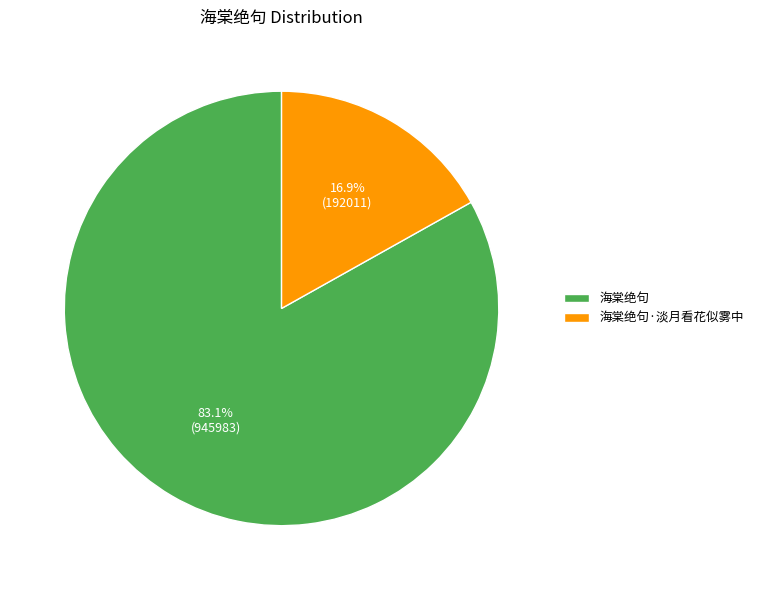

To the nearest percent, what is the difference between the largest and smallest slice percentages?

66%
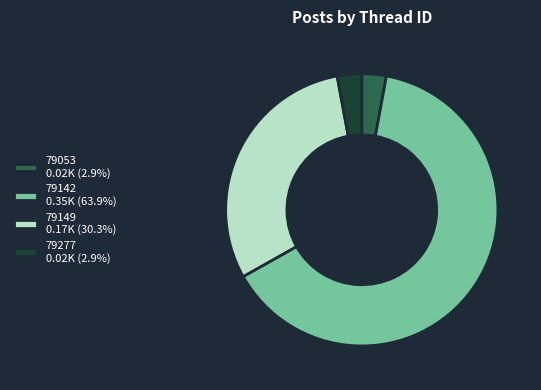

Between 79277 and 79149, which is larger?

79149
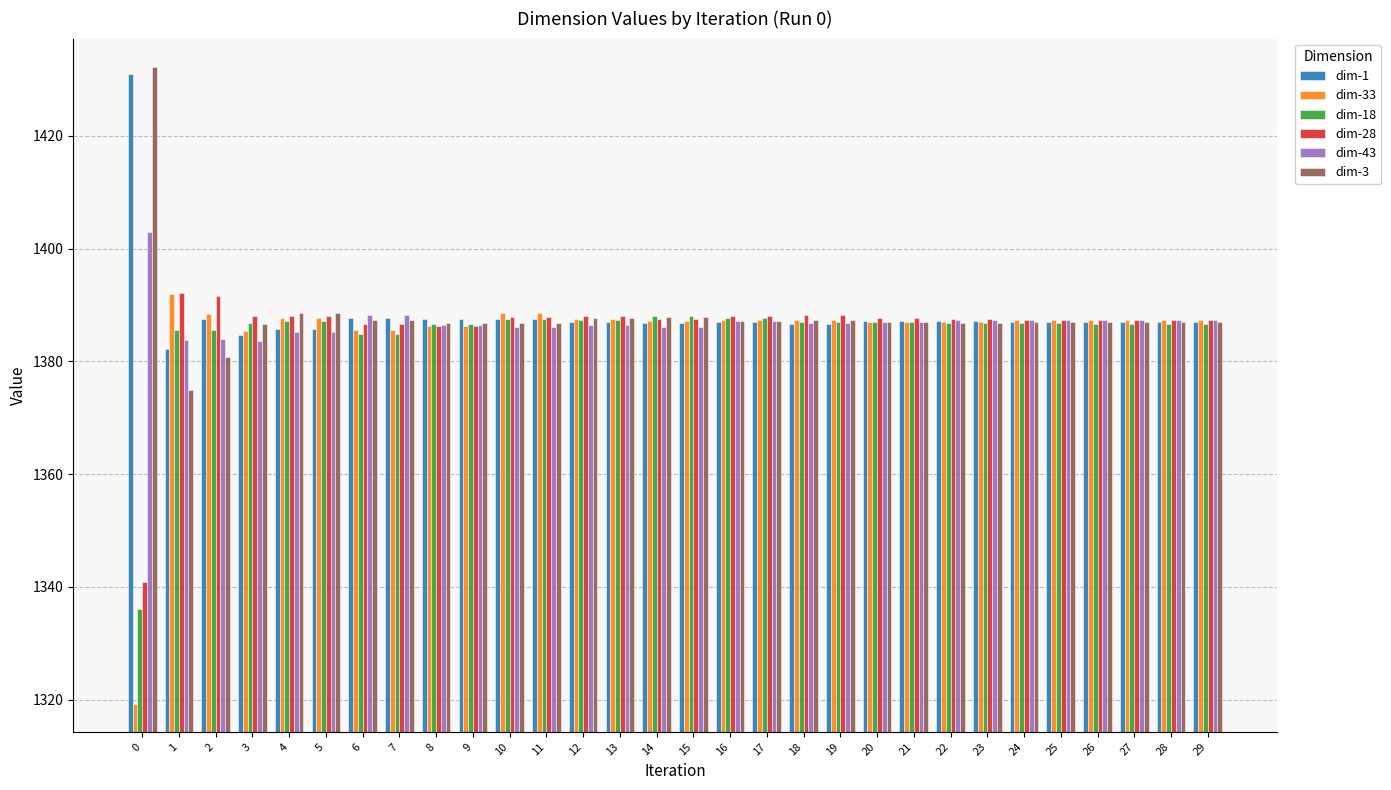

What is the sum of the dim-3 values at 5 and 19?

2775.9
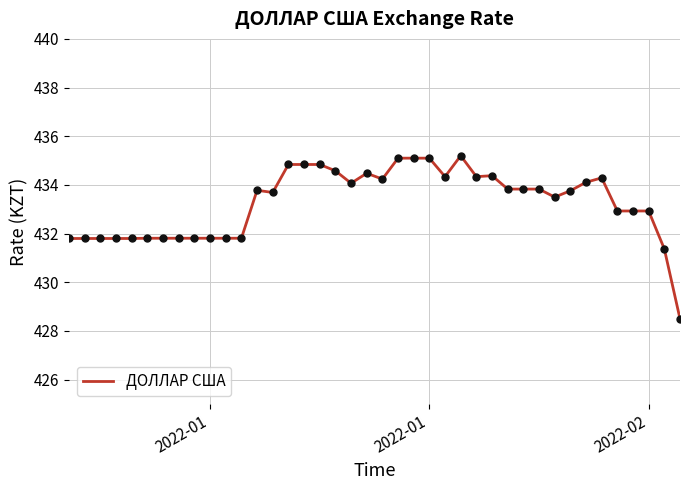

What is the greatest value displayed?

435.2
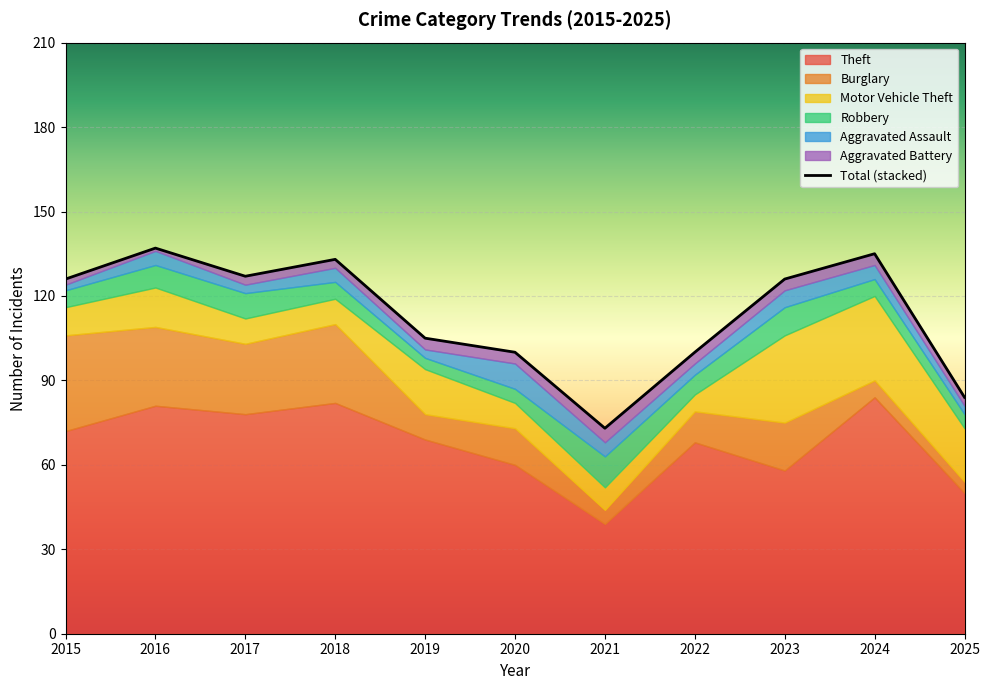

Approximately how many times larger is the value at 2017 compared to 2019?

1.2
• • • • • • •
What you are asked to do
Can you return all of the records above word for word, leaving the pictures out?

Output below
To the nearest percent, what is the difference between the largest and smallest slice percentages?

66%

Between 79277 and 79149, which is larger?

79149

What is the sum of the dim-3 values at 5 and 19?

2775.9

What is the greatest value displayed?

435.2

Approximately how many times larger is the value at 2017 compared to 2019?

1.2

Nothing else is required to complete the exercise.